Real Life & Liars isn’t a love story, but it’s a story about love.
In all the writing advice books, they talk about having high stakes for your characters. In adventuresome books, an author can literally hang the fate of the free world in the balance, or at least the life of a beloved character or two.
I like to read those books, but they’re not my kind of thing to write. My novel’s high stakes are mostly internal, and that’s how we come to this week’s theme at the Ball: Love Hurts.
Boy, does it ever, in all its forms.
Thinking of love as heartache brings to mind the classic pop-tune angst of unrequited ardor. Sure that hurts, as Ivan in Liars has been reminded time and time again.
It also hurts to be married sometimes, when your problems are multiplied and projected on another person because you’re in the same small boat even if you don’t feel like it at the moment, even if you can’t remember why you climbed aboard in the first place. In my book Katya feels this way, though she’d never bail out, so she stays, paddling, but unsure where she’s going, having lost the map and refusing to talk about it with Charles, paddling in the other end with his own agenda.
It hurts to be put aside by one’s children as Mira feels, increasingly rejected and excluded by her brood who seem to have ignored every lesson she tried to model for them all their lives.

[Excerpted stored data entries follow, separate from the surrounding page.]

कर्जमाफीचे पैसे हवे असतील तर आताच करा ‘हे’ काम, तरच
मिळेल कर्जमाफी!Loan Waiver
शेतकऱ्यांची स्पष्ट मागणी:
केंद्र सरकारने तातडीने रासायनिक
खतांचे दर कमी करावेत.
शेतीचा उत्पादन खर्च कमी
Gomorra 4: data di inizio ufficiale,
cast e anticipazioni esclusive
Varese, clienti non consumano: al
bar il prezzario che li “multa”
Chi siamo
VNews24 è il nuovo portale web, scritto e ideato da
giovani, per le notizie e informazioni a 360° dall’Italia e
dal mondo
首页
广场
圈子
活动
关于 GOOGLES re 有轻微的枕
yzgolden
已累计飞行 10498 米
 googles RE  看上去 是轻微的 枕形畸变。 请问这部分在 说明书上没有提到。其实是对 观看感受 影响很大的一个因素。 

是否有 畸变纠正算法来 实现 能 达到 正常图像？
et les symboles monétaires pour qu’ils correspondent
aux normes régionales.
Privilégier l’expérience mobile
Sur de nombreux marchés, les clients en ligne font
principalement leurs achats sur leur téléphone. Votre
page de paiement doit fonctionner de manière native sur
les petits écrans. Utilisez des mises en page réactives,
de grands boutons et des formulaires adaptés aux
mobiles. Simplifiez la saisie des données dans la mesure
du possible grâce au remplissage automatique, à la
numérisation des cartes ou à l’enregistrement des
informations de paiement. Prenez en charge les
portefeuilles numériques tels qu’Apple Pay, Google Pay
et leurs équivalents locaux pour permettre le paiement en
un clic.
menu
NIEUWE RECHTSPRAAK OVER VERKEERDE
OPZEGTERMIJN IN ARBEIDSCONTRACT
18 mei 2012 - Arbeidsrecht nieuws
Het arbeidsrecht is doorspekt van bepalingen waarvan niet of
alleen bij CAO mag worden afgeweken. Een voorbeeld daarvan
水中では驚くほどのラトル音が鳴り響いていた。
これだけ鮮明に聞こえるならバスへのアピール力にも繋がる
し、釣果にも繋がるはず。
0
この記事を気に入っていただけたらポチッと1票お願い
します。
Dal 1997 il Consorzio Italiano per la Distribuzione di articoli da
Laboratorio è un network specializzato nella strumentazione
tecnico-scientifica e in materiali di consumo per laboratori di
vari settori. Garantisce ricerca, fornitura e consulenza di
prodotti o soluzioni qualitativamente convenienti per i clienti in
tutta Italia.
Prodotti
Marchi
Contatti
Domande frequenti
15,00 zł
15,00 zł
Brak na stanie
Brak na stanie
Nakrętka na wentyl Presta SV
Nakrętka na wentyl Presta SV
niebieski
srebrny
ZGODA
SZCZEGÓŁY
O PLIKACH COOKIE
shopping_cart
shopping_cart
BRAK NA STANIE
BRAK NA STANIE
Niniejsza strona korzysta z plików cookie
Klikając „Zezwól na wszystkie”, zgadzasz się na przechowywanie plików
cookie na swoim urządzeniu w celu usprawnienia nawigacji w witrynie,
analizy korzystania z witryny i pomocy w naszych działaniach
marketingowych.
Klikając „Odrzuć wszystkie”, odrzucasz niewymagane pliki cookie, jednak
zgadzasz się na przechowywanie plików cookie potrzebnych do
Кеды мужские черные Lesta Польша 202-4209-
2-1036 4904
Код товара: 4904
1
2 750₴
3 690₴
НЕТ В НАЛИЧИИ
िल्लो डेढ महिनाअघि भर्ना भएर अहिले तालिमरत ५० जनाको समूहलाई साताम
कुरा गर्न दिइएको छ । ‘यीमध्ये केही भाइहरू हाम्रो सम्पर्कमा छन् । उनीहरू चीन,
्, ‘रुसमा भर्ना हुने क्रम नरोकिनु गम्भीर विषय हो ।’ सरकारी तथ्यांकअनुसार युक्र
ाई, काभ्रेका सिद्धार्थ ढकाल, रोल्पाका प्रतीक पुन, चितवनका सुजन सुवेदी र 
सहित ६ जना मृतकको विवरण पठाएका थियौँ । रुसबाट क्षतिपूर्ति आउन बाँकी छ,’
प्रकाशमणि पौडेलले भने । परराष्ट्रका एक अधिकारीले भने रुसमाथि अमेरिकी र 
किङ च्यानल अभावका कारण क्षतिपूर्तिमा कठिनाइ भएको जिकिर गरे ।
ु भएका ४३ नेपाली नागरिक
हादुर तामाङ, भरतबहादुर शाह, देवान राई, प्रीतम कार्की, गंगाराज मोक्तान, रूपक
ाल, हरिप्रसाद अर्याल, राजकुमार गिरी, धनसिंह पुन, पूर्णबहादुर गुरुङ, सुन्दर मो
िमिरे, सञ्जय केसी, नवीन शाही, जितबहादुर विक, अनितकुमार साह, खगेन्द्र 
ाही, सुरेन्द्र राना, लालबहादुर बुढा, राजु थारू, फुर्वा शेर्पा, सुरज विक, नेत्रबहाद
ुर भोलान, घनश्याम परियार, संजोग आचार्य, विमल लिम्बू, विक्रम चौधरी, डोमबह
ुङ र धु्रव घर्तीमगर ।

And as a child, sometimes it hurts to wonder if you’re loved as much as your siblings, as does Irina, the baby of the family who believes she was an accident who should never have been there at all.
Yet there is still love, which is why it hurts. Without love at work in any of the above situations, the characters could remove the problem as a sliver from a finger and go on, relieved by the absence of the sting.
Love hurts, but love also connects, and love makes us not want to give up.